The granddaddies of the tech blogosphere are lamenting both the pressure of their success, and that of the whole 2.0 scene - both Michael A. and the Scobleizer have disillusioned navel-gazing posts up this AM, wishing for the simple, post-dot-com-boom days of 2001 and 2002 when Web2.0 was a valley cafe phenomenon and the bust had cleansed the valley of much of the Type-A ambitious personalities that make the current boom feel corrosive.

To Michael and Robert, I’d offer simple advice: Success (or failure) are what you make it; each day you live is a choice.

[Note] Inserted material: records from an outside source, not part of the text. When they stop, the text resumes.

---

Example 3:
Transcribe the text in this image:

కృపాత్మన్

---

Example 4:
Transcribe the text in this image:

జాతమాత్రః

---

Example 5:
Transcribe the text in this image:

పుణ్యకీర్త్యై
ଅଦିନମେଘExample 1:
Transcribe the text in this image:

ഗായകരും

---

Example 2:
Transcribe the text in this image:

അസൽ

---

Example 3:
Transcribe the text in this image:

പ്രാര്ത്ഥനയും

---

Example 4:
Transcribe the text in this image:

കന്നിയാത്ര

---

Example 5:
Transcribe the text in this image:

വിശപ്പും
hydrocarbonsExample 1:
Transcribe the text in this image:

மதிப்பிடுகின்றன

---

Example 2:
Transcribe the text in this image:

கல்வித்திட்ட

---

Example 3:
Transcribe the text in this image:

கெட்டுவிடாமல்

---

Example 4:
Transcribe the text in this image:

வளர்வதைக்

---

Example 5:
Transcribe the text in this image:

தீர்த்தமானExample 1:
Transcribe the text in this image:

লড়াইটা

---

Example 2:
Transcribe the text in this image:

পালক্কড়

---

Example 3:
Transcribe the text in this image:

  1. Don’t be afraid to let go: I wouldn’t want to be in Michael’s shoes, having the power of life or death over startups, and getting despondent phonecalls from people desperate for coverage. Talk about pressure. Its not a fair position to be put in by startups, and I can’t imagine dealing with those calls - but it goes with the territory when you reach a certain size. So - they (Michael, Robert) have a choice: embrace the challenge, and look to traditional and innovative ways to manage these relationships, or walk away: there is no shame in saying “this is no longer for me” and moving on to something new. I envy the professionals in music, acting, and sports that know when they’ve had enough and exit the mainstream: its classy and respectable.

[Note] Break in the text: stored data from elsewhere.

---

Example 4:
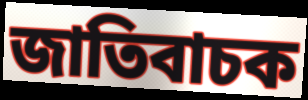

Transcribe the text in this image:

জাতিবাচক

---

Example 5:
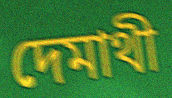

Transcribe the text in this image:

দেমাথী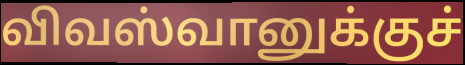
விவஸ்வானுக்குச்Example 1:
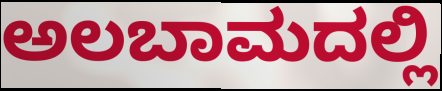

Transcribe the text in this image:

ಅಲಬಾಮದಲ್ಲಿ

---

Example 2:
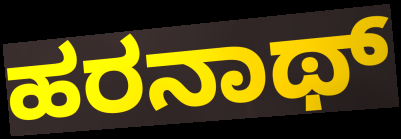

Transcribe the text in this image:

ಹರನಾಥ್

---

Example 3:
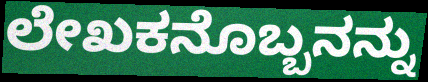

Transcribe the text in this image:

ಲೇಖಕನೊಬ್ಬನನ್ನು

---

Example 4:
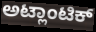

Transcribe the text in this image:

ಅಟ್ಲಾಂಟಿಕ್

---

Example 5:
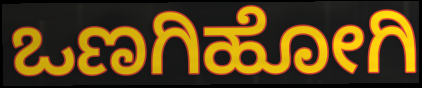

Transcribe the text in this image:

ಒಣಗಿಹೋಗಿ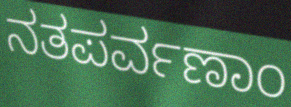
ನತಪರ್ವಣಾಂ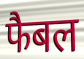
फैबल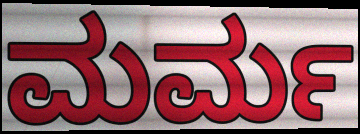
ಮರ್ಮ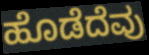
ಹೊಡೆದೆವು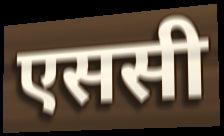
एससीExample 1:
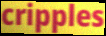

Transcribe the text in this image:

cripples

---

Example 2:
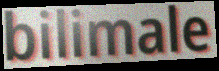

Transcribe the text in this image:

bilimale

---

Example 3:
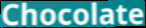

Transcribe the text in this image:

Chocolate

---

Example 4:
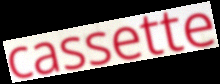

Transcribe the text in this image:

  2. Find the Next Cafe Scene: Web2.0 is not the terminal endpoint for the technology world, the web-tech is only one facet anyway. The next iteration is brewing right now in a cafe somewhere, or a University lecture hall, or a computer-strewn basement. Is it the “semantic web?” Is it some type of biotech? Is it GMO crops? Or some type of new economics, like micro-lending, that can change the world? If you want a break from the mainstream, find the fringe again and be there.

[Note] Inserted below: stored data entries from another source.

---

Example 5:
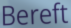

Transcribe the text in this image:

Bereft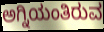
ಅಗ್ನಿಯಂತಿರುವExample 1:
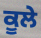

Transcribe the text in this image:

ਕੂਲੇ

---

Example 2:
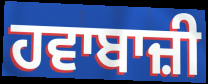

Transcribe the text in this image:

ਹਵਾਬਾਜ਼ੀ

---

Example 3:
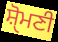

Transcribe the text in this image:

ਸ਼ੑੋਮਣੀ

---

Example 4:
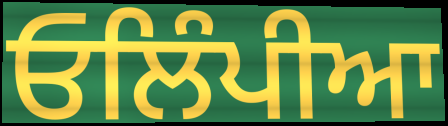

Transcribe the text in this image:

ਓਲਿੰਪੀਆ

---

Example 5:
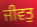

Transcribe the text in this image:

ਜੀਵਤੁ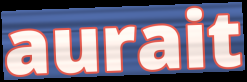
auraitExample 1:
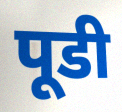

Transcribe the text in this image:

पूडी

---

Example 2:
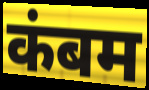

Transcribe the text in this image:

कंबम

  3. Change It: Robert and Michael have the collective power to influence the valley environment; if its pernicious and poisoned, perhaps they should be asking again how to bring it back? You’re both awash in choices: finances, influence, relationships, and audiences - how can you use all of that to either change the valley environment back to “friendly,” or create your own friendly microclimate in the next silicon valley? Can you “wag the dog” so to speak?
  4. Embrace It: Frantic Industries points out that the valley is a little pocket universe all to itself, which doesn’t extend very far beyond its walls. Remember this fact: the garbage that you may be exposed to there, however disheartening it may be, is only the tiniest slice of the wider internet and technology world. Any community that you are a part of will have its ups and downs as it grows and changes over time; the most dedicated members of that community will maintain their poise through-out and enrichen it the whole way through, taking the good with the bad, and paying attention to the best. OMC suggests that the real 2.0 movement is bypassing the valley craziness anyway.

There’s a good parallel in music: Whenever a new genre gets “hot” - Rock & Roll, Hip Hop, Techno, whatever, there are the pioneers that founded it, and then the whole crazy scene that follows with glam, bling, money, whatever. There are pioneers that choose to walk away - that’s cool (Cat Stevens?). There are pioneers that just keep doing their thing without worrying about the scene - that’s cool too (Bob Dylan?). There are also those that get caught up in it and go nuts (Elvis?) - that’s cool too, if that’s what you want (hopefully without a lame, self-destructive finish).

So - at the end of the day, Robert and Michael, however dreary your poisitions may feel, you’ve got nothing but great options to choose from - so chin up, and make the most of it.